While I’m buoyed by his choice of uber-humble Mike Pence as vice president, as well as some of his cabinet picks, I wonder if Americans will be more like Trump in attitude and outlook after four years. We are already more narcissistic, thanks to social media. Having Trump as our most prominent citizen probably won’t help that cultural devolution. But maybe his vanity will serve as a warning that bullying and always having to have the last word, or tweet, isn’t the ideal. Or perhaps he’ll transform his personality? Who knows.
• Policy-wise, I’m interested to see if Trump fulfills his many campaign pledges. Is Mexico really going to pay for the wall? Are American manufacturing jobs really going to come back? Is “Coal Country” really going to reopen? Will Trump and the GOP be able to deep-six Obamacare and replace it with something better? Is America finally going to tackle its massive debt?

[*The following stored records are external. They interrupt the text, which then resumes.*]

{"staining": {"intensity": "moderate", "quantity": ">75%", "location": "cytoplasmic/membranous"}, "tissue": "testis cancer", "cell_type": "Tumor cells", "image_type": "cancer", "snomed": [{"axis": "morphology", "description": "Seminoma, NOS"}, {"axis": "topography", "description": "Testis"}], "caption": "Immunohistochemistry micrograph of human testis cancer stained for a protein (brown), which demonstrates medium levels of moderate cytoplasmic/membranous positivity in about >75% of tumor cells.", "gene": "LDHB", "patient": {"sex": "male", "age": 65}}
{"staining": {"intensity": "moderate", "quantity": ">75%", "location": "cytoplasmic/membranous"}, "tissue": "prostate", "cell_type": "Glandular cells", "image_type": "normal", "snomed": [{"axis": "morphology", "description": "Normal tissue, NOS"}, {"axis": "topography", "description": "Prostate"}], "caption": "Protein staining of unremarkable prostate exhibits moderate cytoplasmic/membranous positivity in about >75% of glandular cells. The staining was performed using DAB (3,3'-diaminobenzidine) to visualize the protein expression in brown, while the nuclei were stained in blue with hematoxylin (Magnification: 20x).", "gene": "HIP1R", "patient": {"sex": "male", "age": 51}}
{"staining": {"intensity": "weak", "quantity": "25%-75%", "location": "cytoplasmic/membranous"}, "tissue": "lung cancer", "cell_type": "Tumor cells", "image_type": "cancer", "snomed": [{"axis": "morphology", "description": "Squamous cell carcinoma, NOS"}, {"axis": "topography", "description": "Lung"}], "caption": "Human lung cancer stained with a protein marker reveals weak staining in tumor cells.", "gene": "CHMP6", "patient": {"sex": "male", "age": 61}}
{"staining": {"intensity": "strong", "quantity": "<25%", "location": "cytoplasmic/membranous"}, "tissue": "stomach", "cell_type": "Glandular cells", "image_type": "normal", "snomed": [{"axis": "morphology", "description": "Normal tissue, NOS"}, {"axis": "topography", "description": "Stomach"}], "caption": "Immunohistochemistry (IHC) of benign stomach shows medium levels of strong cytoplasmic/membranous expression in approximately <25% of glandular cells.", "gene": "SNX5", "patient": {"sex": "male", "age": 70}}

I’m thankful Candidate Trump at least had the nerve to outline his goals. Obama just gave us vague “hope and change.” Hillary told us she wasn’t Trump. But Trump’s promises give us something to judge him by, and that’s what he can expect the 2020 electorate to do.
• Lastly, I’m really curious about the future of political correctness, that most-insidious movement that makes us all think twice before we say anything that anyone could construe as possibly offensive. The P.C. crowd is reeling from Trump’s victory, but what happens if Trump turns into a chump? Sure, the so-called liberal elites – those in academia, media and government – were cast out of the D.C. temple in this election cycle. But if Trump fails to deliver, will the elites ultimately get the last laugh? And will their P.C. voices then get more powerful? Conservatives are slow to support Trump mainly because they don’t want their cause to suffer if Trump’s programs backfire. That could also backfire on them. In four years, we may have a Trump Party, and liberals and conservatives will both be on the outside.
Who knows how all this will end up? Obama failed to deliver on his promises (closing Guantanamo, keeping our doctor, easing racial tensions, a Russian reset, etc.), and I imagine Trump will be similarly impotent. But Trump will at least make for must-see TV. Just as he dominated TV ratings on “The Apprentice,” I have a feeling the next four years will have us similarly glued to our sets.
I’m ready for the show to begin.
John Balentine, a former managing editor for Sun Media Group, lives in Windham.